In the passage below on the Dutch coalition government, condense the paragraph that begins "Regular readers of this column" into a brief list of its main facts.

Excerpted passage START

2 The Netherlands Finally Formed A Government (208 Days After The Election)
Regular readers of this column may vaguely remember something from back in March about incumbent Dutch Prime Minister Mark Rutte winning reelection. Well, here we are, over 200 days later, and Mark Rutte is about to be featured again. This time, he is finally forming his coalition government. That’s right, for the last seven months, the Netherlands has been ticking over without an official government. That’s by far the longest period to form a coalition in the nation’s history.[9] The trouble was that Rutte’s former allies, Dutch Labor, suffered insane losses in March, leaving him with no clear path to a majority in the 150-seat chamber. Rutte has previously governed with right-wing, anti-Islam Geert Wilders, whose party came in second. But teaming up with Wilders again after such a bitter election was judged unpalatable for supporters of Rutte’s VVD. In the end, Rutte managed to cobble together a mixture of four liberal-centrist, center-right, and evangelical-right parties to give him a one-seat majority and form a government. Amusingly, they almost might not have bothered. The period without a proper government has seen some of the Netherlands’ strongest economic growth in years.

Excerpted passage END
Dataset excerpts START

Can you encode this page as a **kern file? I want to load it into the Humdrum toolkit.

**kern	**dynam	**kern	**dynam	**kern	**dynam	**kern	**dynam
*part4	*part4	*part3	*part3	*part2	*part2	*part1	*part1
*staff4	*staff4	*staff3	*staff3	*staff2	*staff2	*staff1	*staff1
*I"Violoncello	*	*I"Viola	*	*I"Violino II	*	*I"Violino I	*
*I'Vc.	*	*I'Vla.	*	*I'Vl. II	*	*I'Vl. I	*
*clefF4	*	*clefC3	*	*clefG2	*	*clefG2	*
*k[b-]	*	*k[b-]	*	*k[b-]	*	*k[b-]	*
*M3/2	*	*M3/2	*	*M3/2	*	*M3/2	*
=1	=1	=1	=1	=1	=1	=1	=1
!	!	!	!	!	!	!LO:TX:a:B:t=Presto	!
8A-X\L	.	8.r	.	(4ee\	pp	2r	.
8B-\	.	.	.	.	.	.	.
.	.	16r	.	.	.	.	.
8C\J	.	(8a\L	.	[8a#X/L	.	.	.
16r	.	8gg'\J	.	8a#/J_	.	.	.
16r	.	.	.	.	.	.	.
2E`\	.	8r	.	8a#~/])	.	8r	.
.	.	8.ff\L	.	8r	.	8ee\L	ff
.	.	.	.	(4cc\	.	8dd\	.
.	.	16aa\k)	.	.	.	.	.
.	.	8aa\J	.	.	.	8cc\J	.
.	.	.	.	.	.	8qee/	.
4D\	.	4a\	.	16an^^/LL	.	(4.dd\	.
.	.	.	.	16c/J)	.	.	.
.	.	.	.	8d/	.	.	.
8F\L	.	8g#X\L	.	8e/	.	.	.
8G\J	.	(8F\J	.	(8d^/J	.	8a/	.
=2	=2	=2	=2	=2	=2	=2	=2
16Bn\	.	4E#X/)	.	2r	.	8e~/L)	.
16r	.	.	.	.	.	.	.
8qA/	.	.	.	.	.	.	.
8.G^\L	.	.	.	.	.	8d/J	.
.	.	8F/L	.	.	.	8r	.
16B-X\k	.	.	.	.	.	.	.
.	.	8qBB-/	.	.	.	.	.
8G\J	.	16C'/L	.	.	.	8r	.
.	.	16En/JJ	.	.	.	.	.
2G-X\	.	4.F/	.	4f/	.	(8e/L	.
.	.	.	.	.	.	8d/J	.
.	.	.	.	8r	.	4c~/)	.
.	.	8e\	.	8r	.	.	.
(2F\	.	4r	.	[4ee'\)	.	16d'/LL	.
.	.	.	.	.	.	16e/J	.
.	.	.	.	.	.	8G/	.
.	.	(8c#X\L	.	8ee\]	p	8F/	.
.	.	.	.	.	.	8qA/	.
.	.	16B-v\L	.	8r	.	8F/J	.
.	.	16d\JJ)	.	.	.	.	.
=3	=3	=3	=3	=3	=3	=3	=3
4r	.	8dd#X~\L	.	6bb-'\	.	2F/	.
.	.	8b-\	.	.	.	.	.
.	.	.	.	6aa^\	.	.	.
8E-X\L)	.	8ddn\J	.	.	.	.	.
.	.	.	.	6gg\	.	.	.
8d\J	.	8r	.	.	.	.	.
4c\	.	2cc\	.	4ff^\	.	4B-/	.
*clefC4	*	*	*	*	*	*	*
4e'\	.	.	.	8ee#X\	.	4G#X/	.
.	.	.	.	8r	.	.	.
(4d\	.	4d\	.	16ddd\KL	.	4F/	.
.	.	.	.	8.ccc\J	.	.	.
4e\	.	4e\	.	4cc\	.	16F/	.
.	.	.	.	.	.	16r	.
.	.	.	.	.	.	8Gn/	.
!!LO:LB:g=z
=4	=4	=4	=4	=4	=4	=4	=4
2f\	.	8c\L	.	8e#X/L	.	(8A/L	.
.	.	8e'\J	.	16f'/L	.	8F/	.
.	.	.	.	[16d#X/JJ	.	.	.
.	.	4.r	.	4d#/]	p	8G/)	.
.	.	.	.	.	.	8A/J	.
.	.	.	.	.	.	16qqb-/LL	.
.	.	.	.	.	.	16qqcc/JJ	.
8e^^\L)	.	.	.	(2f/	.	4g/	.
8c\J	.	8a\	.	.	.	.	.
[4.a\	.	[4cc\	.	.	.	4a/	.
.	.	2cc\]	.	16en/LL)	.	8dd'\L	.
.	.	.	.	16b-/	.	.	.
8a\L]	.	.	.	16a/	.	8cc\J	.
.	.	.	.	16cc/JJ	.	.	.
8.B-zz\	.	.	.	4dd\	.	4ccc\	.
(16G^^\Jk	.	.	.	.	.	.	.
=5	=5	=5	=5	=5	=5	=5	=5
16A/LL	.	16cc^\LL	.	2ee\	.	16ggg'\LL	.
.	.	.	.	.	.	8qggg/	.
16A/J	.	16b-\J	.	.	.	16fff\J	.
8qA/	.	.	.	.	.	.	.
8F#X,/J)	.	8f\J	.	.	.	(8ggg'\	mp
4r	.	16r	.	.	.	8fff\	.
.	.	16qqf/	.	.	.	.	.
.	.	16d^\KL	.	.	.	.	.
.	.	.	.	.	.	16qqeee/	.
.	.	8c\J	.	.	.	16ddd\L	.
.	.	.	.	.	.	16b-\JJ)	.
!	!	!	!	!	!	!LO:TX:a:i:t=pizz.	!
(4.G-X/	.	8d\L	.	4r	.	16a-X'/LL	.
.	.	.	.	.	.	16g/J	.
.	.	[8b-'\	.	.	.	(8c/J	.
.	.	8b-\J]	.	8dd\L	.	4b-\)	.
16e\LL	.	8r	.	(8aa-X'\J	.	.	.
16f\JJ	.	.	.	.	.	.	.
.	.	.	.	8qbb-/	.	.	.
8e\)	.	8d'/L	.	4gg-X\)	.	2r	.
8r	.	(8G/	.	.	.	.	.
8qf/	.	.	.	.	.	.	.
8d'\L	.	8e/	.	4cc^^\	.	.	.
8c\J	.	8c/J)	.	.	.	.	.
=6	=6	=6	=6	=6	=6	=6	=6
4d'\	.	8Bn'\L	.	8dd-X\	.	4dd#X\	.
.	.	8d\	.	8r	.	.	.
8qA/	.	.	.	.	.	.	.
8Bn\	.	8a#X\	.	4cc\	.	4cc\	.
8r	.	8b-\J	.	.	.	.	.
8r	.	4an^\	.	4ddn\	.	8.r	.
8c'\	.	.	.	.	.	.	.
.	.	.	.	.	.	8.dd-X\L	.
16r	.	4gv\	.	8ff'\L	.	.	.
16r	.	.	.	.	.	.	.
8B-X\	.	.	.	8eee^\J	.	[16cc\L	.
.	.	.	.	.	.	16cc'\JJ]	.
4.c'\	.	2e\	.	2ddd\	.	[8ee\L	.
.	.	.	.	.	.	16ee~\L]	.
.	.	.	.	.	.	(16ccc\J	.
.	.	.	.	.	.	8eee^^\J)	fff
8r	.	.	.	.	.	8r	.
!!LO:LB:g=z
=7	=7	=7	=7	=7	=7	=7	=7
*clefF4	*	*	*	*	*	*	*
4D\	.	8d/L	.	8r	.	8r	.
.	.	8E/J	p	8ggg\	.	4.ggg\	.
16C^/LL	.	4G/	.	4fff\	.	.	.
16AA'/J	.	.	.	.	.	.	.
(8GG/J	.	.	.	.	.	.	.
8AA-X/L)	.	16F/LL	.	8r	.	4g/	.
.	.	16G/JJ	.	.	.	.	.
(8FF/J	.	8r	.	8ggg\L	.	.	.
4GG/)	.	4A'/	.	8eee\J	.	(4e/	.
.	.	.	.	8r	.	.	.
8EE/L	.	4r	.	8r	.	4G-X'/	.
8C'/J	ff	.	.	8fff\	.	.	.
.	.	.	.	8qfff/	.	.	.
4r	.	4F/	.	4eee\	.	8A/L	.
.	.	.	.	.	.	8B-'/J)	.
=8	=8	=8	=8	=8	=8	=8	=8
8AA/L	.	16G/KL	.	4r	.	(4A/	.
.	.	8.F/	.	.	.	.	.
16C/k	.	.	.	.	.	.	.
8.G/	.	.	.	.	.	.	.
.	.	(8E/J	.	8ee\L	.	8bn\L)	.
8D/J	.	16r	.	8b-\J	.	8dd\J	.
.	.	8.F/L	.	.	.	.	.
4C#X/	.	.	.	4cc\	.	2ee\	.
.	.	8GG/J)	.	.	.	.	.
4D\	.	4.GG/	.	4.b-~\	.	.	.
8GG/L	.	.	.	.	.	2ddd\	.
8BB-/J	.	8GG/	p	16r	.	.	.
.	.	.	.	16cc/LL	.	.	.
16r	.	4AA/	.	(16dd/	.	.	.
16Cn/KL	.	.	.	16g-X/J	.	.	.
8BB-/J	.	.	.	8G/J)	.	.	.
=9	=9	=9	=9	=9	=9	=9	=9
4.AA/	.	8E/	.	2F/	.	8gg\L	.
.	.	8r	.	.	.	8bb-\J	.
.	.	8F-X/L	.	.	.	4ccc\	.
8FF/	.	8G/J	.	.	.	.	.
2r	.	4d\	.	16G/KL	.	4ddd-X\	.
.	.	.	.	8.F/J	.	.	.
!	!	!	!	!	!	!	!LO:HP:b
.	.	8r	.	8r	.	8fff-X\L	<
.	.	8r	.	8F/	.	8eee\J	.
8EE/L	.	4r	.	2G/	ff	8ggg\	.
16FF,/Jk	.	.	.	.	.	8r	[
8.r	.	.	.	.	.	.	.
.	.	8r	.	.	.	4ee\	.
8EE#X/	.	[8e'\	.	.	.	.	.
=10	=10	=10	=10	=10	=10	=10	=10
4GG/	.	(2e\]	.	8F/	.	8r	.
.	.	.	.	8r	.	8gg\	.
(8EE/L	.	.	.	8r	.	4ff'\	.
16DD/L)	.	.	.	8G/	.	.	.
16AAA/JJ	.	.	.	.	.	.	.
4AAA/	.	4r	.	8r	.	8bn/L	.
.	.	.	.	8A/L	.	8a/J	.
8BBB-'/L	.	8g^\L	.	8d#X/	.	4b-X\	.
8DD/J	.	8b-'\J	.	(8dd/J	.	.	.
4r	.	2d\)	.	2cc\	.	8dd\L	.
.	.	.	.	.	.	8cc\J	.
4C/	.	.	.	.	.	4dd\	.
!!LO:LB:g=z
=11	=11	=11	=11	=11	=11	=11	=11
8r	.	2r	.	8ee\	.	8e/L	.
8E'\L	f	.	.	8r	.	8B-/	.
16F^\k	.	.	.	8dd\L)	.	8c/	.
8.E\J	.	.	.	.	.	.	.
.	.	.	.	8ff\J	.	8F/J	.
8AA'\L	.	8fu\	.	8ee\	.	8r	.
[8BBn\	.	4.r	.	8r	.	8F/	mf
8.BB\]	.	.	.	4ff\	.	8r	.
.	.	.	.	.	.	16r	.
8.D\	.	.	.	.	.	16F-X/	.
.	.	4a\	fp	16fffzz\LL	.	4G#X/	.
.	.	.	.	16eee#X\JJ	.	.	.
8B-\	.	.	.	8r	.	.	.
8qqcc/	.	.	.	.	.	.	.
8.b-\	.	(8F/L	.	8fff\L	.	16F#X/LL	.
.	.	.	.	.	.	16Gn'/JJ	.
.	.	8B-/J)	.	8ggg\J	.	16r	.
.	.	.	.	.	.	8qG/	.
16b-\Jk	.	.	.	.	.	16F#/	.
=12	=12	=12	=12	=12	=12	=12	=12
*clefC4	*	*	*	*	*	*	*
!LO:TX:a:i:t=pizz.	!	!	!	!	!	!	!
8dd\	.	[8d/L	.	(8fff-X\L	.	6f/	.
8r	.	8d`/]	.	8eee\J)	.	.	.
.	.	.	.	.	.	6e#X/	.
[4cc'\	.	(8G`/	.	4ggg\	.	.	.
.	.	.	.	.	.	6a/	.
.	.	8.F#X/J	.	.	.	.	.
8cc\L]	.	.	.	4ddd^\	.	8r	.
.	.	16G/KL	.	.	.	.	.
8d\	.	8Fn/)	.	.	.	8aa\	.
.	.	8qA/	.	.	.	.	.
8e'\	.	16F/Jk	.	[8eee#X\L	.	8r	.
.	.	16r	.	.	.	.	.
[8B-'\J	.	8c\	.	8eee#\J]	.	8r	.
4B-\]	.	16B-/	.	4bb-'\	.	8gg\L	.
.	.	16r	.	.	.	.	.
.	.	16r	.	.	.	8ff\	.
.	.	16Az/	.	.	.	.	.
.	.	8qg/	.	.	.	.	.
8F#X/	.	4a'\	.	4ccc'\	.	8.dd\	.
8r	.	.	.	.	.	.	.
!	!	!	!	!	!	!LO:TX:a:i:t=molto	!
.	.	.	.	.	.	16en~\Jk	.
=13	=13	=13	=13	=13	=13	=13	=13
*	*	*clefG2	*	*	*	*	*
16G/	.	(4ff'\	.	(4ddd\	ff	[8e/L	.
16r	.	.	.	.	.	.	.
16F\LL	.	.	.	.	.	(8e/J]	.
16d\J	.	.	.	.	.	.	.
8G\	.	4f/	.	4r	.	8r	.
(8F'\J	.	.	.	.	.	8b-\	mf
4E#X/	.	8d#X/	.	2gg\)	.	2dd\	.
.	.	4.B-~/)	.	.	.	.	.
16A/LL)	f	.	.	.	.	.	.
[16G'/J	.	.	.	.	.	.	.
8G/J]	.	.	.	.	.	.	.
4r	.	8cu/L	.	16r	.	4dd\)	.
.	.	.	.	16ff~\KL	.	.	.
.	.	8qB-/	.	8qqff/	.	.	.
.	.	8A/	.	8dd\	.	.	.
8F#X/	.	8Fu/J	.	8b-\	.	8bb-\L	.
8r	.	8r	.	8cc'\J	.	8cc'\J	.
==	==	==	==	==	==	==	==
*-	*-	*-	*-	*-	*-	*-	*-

Dataset excerpts END

## Task result
- Mark Rutte, the incumbent Dutch Prime Minister, won reelection in March.
- More than 200 days later, he is finally forming his coalition government.
- The Netherlands went seven months without an official government, by far the longest coalition formation in its history.
- Rutte's former allies, Dutch Labor, suffered huge losses in March, leaving him no clear path to a majority in the 150-seat chamber.
- Partnering again with Geert Wilders, whose right-wing, anti-Islam party came second, was judged unpalatable for supporters of Rutte's VVD after a bitter election.
- Rutte assembled four liberal-centrist, center-right, and evangelical-right parties to win a one-seat majority.
- During the period without a proper government, the Netherlands saw some of its strongest economic growth in years.